A história triste do caniche Pitchi fora demais para Dom Quixote. Farto que estava de ouvir as ideias fantásticas da doutora à sua frente, o cavaleiro levantou-se, pediu desculpa e afirmou que se retirava pois lhe parecia que, manifestamente, não se revia no tipo de histórias que achava deviam interessar à literatura e ao «negócio» dos livros.

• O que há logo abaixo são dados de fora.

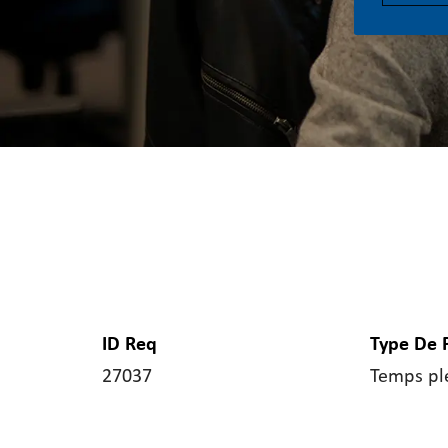
ID Req
Type De 
27037
Temps pl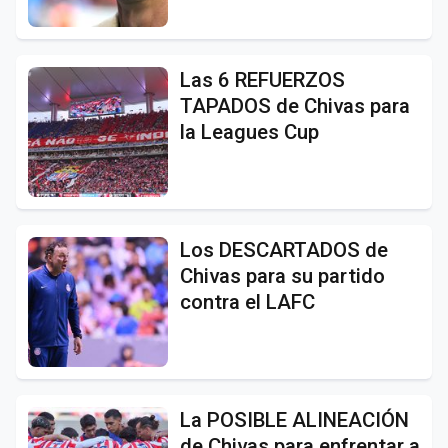
Las 6 REFUERZOS
TAPADOS de Chivas para
la Leagues Cup
Los DESCARTADOS de
Chivas para su partido
contra el LAFC
La POSIBLE ALINEACIÓN
de Chivas para enfrentar a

Pegando na sua lança e no elmo, Dom Quixote retirou-se então do gabinete da doutora e de mais um capítulo deste livro, uma vez mais sem definir linhas de rumo para a sua vida. A vida nos livros não é fácil, nem para os grandes cavaleiros da palavra. Teria de ir pregar para outra freguesia. Desistir é que não estava nos seus planos. Desistir só mesmo perante a morte, mas como esta ainda não desse mostras de o vir atazanar ou bater-lhe à porta, seguiria em frente, pelos seus ideais. De qualquer forma, no momento a verdade é que não dispunha de porta onde a morte pudesse vir bater-lhe... Tanto melhor para ele, tanto pior para ela.